> [AVAILABLE RECORDS]
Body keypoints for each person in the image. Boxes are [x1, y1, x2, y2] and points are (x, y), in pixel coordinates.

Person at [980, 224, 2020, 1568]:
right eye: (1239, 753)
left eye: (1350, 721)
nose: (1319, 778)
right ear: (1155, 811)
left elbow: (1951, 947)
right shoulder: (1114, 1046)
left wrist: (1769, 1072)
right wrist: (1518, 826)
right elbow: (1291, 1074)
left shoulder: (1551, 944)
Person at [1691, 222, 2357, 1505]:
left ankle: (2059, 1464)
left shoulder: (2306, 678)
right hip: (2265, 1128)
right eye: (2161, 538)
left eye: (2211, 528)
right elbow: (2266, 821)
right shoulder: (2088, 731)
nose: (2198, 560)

> [WHAT TO WORK ON] Whatever else the listing above holds, retype exactly only the lines from the one containing "left elbow: (1951, 947)" to the one containing "left shoulder: (2306, 678)", both ends kept.

> [YOUR SOLUTION]
left elbow: (1951, 947)
right shoulder: (1114, 1046)
left wrist: (1769, 1072)
right wrist: (1518, 826)
right elbow: (1291, 1074)
left shoulder: (1551, 944)
Person at [1691, 222, 2357, 1505]:
left ankle: (2059, 1464)
left shoulder: (2306, 678)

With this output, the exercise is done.